Charlie, lui, est resté le même. Il sera toujours ce chien joueur, sans peur, qui aime tout le monde. Il est exactement comme il était arrivé. Mais Lili… Lili est devenue quelqu’un d’autre. Elle a commencé à venir vers moi quand Charlie dormait.
Elle a commencé à remuer la queue quand je rentrais du travail.
Elle a même commencé, parfois, à s’approcher la première de la porte. Cette Lili qui ne me regardait jamais dans les yeux s’asseyait désormais face à moi et me fixait longuement d’un regard que je ne pouvais interpréter que d’une seule manière : « Merci de ne pas m’avoir laissée. »
Aujourd’hui, un an plus tard, ils dorment tous les deux à mes côtés. Charlie sur le dos, les pattes en l’air, en ronflant. Lili blottie contre lui, la tête posée sur son ventre. Je les regarde et je pense à ce qui serait arrivé si ce jour-là je n’avais pris que Charlie. Lili serait encore dans cet enclos, à attendre. Ou peut-être qu’elle aurait déjà arrêté de manger. Peut-être qu’elle serait déjà brisée.
Je sais que mon appartement est petit. Je sais que les dépenses sont doublées. Je sais que les promenades durent deux fois plus longtemps, parce que d’un pas je vais avec Charlie, et de l’autre avec Lili. Mais je sais aussi quelque chose qu’aucun livre ne m’aurait appris : parfois, ce dont tu as besoin, ce n’est pas ce que tu cherchais. J’étais venu pour un chien plein d’entrain. J’ai trouvé deux êtres qui m’ont appris ce que signifie la fidélité véritable.
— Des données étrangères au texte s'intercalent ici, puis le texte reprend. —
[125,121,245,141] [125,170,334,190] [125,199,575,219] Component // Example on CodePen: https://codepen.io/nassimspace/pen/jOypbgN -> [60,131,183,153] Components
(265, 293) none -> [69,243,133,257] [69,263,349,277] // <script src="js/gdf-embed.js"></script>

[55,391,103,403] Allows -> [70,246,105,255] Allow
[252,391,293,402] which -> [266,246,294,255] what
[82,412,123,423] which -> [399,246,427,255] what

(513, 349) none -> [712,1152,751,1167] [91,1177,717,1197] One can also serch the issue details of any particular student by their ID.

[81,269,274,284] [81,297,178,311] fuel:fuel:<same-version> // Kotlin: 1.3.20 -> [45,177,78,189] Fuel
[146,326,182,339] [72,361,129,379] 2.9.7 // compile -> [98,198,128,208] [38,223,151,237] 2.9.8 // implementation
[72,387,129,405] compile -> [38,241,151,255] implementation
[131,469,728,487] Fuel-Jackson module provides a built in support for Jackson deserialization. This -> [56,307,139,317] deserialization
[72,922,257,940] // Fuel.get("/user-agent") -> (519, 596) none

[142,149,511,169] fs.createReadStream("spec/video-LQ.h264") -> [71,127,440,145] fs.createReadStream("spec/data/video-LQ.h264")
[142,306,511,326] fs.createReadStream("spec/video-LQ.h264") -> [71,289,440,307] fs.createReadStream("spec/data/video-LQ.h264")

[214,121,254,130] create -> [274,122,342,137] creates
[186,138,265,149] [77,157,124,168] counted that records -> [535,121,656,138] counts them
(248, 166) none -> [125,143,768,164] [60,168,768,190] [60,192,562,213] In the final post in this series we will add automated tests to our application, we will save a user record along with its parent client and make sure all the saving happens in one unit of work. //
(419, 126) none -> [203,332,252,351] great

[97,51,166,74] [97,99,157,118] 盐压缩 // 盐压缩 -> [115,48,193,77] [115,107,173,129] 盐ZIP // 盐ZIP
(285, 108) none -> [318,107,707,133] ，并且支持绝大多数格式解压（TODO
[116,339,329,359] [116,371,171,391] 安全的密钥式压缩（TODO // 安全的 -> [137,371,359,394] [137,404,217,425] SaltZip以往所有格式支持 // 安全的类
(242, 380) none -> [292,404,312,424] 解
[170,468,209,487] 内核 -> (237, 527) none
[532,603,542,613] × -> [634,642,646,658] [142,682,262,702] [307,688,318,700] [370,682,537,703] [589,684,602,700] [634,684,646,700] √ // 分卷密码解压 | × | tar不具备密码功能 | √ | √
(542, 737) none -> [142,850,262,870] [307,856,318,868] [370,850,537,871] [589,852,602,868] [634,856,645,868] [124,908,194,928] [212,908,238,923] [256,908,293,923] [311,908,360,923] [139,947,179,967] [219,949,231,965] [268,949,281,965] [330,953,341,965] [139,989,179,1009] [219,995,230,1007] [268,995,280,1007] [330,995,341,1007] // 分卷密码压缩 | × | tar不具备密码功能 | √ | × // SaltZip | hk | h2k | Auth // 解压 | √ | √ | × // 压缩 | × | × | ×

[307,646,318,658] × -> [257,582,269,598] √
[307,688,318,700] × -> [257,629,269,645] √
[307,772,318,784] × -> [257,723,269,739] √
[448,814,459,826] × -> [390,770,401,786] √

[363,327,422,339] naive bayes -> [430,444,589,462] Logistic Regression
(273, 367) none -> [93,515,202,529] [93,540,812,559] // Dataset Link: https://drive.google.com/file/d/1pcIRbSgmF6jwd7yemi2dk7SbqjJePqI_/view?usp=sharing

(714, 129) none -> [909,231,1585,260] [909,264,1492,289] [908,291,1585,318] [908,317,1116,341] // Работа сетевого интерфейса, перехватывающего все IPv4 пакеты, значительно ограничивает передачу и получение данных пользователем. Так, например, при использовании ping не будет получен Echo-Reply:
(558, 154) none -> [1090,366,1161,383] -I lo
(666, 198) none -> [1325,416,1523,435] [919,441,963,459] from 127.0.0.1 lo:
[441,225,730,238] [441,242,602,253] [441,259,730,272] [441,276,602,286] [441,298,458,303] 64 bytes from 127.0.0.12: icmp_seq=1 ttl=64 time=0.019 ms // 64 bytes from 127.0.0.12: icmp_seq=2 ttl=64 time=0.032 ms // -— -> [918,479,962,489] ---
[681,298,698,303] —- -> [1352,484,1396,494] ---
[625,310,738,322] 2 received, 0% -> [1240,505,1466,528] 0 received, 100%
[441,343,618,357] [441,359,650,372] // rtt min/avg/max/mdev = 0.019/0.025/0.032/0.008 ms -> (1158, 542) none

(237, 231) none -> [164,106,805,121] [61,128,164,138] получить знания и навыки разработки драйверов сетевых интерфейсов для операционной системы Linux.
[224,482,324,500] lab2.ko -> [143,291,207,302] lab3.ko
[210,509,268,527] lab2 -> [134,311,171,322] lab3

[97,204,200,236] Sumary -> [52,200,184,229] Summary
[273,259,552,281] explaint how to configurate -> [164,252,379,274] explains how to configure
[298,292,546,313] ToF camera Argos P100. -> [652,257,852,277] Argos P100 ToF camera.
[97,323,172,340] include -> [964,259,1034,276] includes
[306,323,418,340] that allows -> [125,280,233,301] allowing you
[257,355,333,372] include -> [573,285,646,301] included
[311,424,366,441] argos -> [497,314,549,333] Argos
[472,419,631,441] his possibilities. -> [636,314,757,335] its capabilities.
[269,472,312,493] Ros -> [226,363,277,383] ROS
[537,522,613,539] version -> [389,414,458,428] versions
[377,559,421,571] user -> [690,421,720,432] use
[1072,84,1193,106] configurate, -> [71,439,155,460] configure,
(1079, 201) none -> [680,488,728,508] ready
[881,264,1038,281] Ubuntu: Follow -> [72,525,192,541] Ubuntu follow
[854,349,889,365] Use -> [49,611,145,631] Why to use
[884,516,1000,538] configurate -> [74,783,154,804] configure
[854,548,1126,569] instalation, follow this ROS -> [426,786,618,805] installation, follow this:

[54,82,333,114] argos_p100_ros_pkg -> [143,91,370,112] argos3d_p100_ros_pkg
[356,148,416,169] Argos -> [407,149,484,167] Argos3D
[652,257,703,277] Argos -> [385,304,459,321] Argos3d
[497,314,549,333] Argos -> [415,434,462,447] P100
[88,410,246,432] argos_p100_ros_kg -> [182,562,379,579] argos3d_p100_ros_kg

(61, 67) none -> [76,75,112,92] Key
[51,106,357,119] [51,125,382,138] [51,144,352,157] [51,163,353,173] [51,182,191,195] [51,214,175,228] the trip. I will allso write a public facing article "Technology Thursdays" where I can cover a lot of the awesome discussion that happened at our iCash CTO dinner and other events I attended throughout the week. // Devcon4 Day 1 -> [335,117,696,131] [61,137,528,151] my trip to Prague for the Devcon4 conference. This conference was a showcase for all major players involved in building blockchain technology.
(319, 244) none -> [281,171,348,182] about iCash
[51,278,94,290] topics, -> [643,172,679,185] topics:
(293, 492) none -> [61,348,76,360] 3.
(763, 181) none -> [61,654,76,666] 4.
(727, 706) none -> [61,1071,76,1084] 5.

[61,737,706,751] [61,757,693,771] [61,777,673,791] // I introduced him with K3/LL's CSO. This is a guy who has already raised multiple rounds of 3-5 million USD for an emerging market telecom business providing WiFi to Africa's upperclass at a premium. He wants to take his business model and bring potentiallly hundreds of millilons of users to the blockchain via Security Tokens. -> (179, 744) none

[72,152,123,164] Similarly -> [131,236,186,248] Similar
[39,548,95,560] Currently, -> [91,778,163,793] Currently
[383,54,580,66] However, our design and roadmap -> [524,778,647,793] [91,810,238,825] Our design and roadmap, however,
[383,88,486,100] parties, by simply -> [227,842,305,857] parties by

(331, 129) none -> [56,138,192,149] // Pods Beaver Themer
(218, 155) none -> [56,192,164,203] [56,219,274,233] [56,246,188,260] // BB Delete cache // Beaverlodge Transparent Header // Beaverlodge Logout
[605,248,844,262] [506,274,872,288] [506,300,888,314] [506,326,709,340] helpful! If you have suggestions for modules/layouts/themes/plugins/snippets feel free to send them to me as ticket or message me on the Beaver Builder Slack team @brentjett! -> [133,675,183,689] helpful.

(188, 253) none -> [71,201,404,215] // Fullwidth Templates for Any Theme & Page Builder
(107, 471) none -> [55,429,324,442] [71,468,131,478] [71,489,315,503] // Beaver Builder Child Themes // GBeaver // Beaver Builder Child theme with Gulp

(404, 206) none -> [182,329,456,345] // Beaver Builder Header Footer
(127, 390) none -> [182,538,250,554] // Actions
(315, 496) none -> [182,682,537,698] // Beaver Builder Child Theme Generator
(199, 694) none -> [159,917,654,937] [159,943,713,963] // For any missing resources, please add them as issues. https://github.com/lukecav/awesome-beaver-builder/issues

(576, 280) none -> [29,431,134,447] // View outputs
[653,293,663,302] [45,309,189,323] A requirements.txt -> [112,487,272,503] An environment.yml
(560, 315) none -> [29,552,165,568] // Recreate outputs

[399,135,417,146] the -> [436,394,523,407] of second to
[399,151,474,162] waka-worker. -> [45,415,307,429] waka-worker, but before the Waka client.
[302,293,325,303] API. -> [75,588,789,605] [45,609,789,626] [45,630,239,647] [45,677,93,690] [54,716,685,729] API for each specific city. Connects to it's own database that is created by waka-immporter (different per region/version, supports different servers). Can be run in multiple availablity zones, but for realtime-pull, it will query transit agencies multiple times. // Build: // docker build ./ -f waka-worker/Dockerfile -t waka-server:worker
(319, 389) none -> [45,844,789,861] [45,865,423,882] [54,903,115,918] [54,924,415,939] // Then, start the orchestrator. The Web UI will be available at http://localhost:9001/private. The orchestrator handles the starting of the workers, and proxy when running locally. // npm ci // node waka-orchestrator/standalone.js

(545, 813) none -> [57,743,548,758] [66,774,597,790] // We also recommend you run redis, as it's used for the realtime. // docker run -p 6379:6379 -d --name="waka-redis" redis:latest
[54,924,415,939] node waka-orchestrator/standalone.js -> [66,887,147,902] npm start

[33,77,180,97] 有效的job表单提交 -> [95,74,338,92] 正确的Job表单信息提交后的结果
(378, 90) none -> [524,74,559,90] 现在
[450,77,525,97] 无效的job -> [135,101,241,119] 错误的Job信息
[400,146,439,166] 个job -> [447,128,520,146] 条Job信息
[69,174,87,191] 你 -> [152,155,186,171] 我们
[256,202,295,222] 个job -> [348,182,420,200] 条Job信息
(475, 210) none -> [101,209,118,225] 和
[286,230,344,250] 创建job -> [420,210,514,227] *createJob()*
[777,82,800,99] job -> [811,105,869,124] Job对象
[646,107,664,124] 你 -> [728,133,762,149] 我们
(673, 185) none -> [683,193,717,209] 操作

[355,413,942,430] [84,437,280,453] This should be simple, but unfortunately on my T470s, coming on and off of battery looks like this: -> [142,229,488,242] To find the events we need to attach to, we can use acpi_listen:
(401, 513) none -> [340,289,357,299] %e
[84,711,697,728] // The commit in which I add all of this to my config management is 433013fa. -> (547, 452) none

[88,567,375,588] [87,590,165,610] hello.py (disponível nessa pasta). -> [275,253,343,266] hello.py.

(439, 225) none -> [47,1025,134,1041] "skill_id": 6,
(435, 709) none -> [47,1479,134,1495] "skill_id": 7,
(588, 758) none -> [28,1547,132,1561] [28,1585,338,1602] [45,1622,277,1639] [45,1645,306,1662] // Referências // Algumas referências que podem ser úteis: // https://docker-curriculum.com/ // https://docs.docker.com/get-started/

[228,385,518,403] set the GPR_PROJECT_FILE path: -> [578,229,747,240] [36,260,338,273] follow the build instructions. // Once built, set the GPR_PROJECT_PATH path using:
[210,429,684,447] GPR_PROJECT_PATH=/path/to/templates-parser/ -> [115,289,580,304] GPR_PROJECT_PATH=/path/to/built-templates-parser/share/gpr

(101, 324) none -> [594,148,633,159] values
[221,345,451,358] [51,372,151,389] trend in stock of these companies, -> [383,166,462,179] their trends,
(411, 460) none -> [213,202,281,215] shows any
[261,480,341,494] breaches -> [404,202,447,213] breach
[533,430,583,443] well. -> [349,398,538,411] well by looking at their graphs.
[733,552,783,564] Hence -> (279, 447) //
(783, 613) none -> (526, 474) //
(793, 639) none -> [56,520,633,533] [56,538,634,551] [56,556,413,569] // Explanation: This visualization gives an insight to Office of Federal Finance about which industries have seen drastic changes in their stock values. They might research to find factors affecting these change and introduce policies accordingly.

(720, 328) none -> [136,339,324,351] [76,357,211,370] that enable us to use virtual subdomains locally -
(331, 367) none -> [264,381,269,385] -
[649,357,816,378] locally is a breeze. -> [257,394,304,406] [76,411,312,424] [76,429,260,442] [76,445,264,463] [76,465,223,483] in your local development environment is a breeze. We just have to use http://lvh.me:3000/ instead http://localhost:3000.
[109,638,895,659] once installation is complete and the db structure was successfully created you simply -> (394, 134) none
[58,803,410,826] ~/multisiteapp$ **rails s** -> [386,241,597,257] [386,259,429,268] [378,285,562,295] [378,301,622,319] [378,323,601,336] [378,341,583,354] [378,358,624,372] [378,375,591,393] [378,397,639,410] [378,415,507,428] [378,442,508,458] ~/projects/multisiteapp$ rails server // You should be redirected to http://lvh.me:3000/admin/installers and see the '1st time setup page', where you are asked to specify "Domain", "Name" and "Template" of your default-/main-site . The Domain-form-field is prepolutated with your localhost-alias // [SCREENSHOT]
Lili n’a plus peur. Elle est encore timide avec les inconnus. Elle aime encore se blottir contre Charlie. Mais quand j’ouvre la porte le matin, elle sort la première. Et elle se retourne toujours. Non pas pour vérifier que Charlie est là, mais pour me regarder, moi. Comme si elle disait : « Tu viens aussi, n’est-ce pas ? »
Et je viens. Chaque matin. Chaque promenade. Chaque nuit. Parce que j’ai appris ce que Charlie savait déjà depuis deux ans : on n’abandonne pas ceux qui ont besoin de toi. Et parfois, ce sont eux qui te sauvent.